We’ll delve further into the true driving experience over the coming months, but the underpinning reality is that this isn’t a quick motor car – 9.2sec to 62mph tells its tale – and if you try to turn it into one you end up standing on the right pedal with the rev needle stuck at the limiter, wheezing your way into the fast-moving traffic while a 44-tonne Scania fills your mirrors with his DRS seemingly open.
That’s a lesson already learned. Lexus talks up the so-called kickdown function, intended to drop a couple of virtual cogs on demand rather than rely on the CVT’s studious progress, but amazement eludes me. It just feels as if you’re being mechanically unsympathetic – driving like an arse, basically. And it doesn’t seem to get you there any quicker.
Not that you feel in a particularly racy mood when driving the NX. Why would you, when seated on ridiculously chic leather chairs, surrounded by a mixture of cossety comforts and techy control surfaces, saturated by the sounds pouring out of the 14 speakers Mark Levinson donated to the cause. Never mind kickdown, a stay-awake function might be in order.

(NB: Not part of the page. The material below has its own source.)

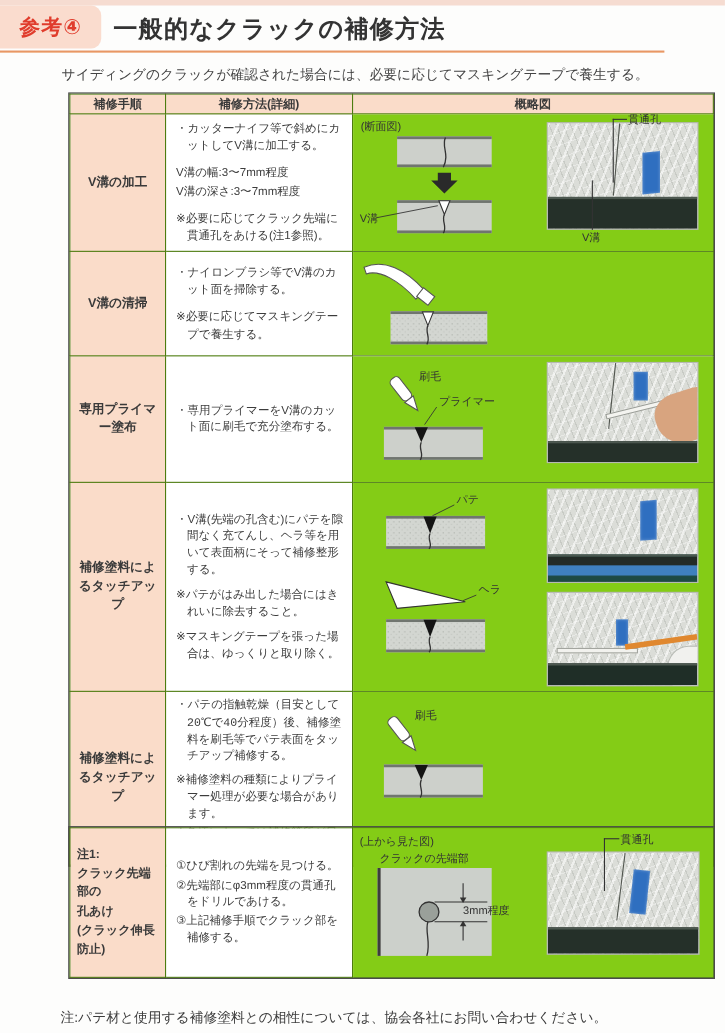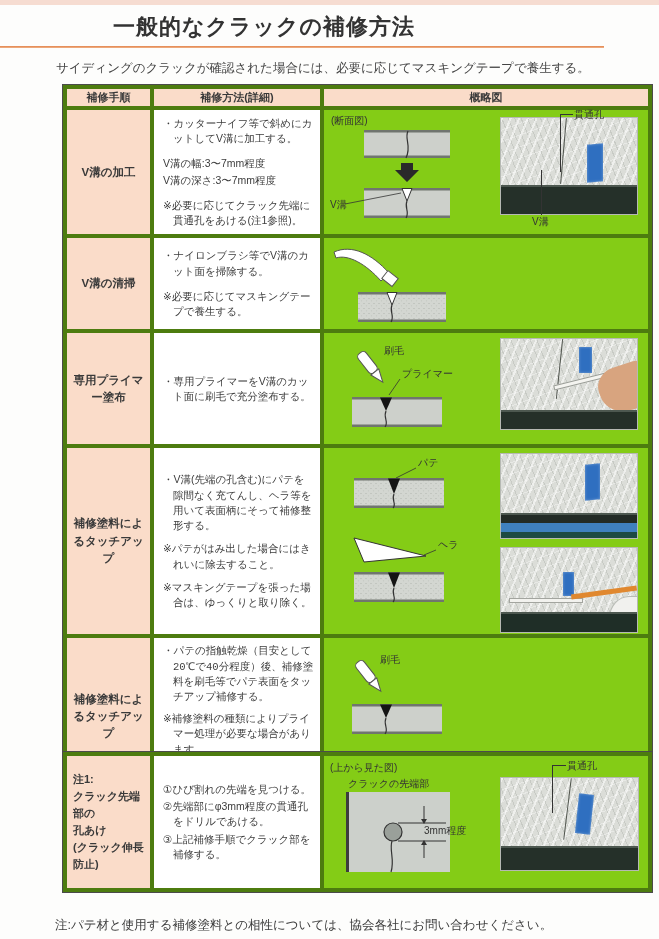"参考④" div.badge { html: none -> <div>参考④</div> }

Thank heavens then for the ‘Remote Touch’ touchpad controller, which sits there taunting you, daring you to attempt a simple function like changing radio stations, without accidentally calling the cops or setting a course for the post office in Guatemala City. I accept that I may get used to it, but right now the thing feels horribly misjudged. It’s like trying to diffuse a bomb while driving. Even brain surgeons may fluff it.

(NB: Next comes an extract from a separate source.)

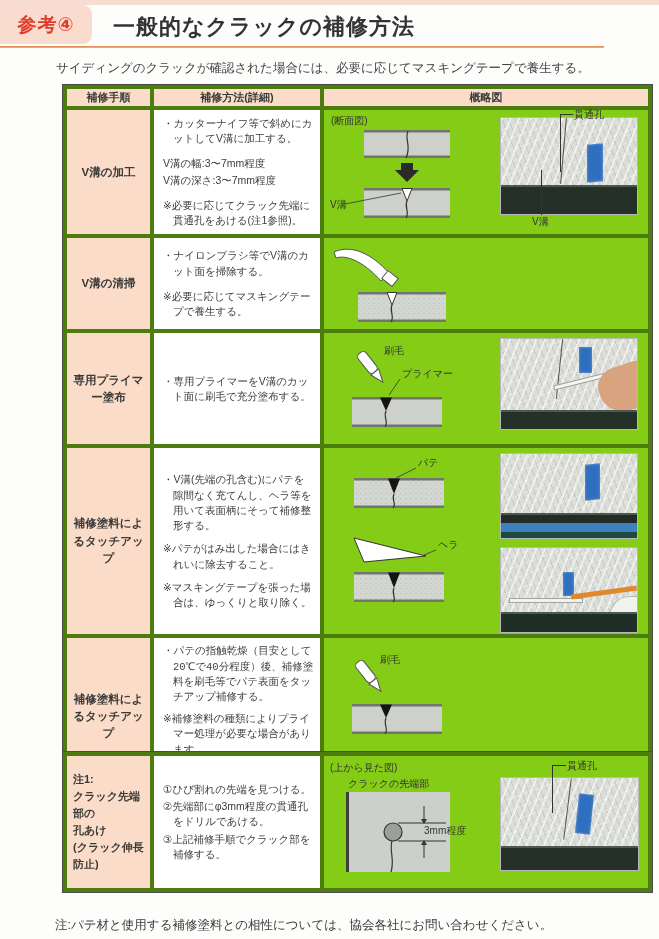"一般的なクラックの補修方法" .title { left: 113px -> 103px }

I need to crack it though, as it holds the key to Lexus’s premium navigation system, served up by a 7in screen set high on the centre stack (which is tiered like a stadium). Masses of mod-cons for us to discover in here later, but headline-grabbing goodies include a head-up display and a wireless phone-charger tray.
In this ‘Premier’ spec the NX is £42,995 on the road, which rather knocks holes in my simplistic belief that it’s a Nissan Juke rival. The most extravagant Juke is £24k, same for the Skoda Yeti. BMW X1, maybe? Merc GLA? The Lexus feels more upmarket than all of them, especially as we’ve added the £1k panoramic sunroof (and £645 fancy paint) to take the total to £44,640. And, being a hybrid, it should be frugal as well as upmarket. Looking forward to finding out.